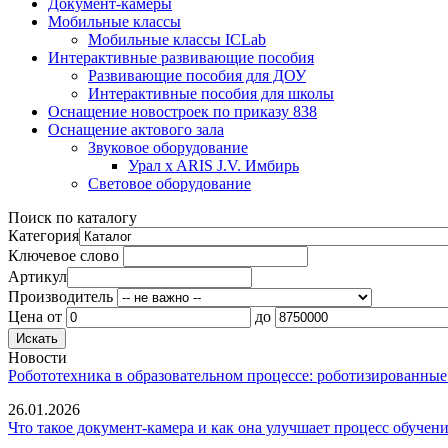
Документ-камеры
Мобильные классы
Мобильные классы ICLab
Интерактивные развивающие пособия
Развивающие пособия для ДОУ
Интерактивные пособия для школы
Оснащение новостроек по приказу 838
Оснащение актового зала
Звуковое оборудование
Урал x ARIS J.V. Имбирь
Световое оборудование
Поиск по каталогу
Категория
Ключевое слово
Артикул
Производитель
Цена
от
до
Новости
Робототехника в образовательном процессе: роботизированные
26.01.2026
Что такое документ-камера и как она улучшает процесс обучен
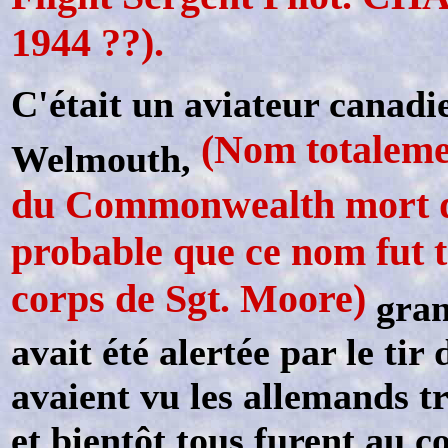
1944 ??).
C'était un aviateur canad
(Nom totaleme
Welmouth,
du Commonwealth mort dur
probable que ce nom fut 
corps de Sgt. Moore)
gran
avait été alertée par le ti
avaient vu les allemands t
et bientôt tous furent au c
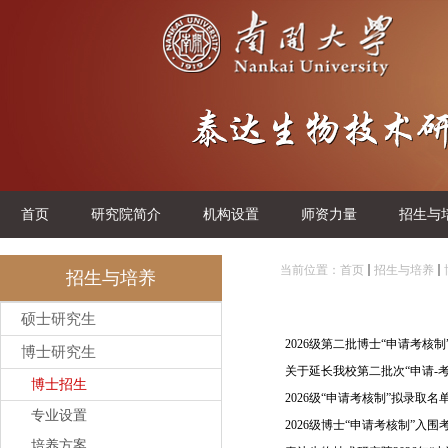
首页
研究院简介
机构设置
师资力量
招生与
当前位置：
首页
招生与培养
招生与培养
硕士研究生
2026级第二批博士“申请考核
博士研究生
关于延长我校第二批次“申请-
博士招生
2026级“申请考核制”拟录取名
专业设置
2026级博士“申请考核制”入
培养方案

◆ Exercise brief:
Reproduce the text from all three entries above, line for line and unchanged, and leave the pictures out of your answer.

◆ Solution to this exercise:
Документ-камеры
Мобильные классы
Мобильные классы ICLab
Интерактивные развивающие пособия
Развивающие пособия для ДОУ
Интерактивные пособия для школы
Оснащение новостроек по приказу 838
Оснащение актового зала
Звуковое оборудование
Урал x ARIS J.V. Имбирь
Световое оборудование
Поиск по каталогу
Категория
Ключевое слово
Артикул
Производитель
Цена
от
до
Новости
Робототехника в образовательном процессе: роботизированные
26.01.2026
Что такое документ-камера и как она улучшает процесс обучен
1944 ??).
C'était un aviateur canad
(Nom totaleme
Welmouth,
du Commonwealth mort dur
probable que ce nom fut 
corps de Sgt. Moore)
gran
avait été alertée par le ti
avaient vu les allemands t
et bientôt tous furent au c
首页
研究院简介
机构设置
师资力量
招生与
当前位置：
首页
招生与培养
招生与培养
硕士研究生
2026级第二批博士“申请考核
博士研究生
关于延长我校第二批次“申请-
博士招生
2026级“申请考核制”拟录取名
专业设置
2026级博士“申请考核制”入
培养方案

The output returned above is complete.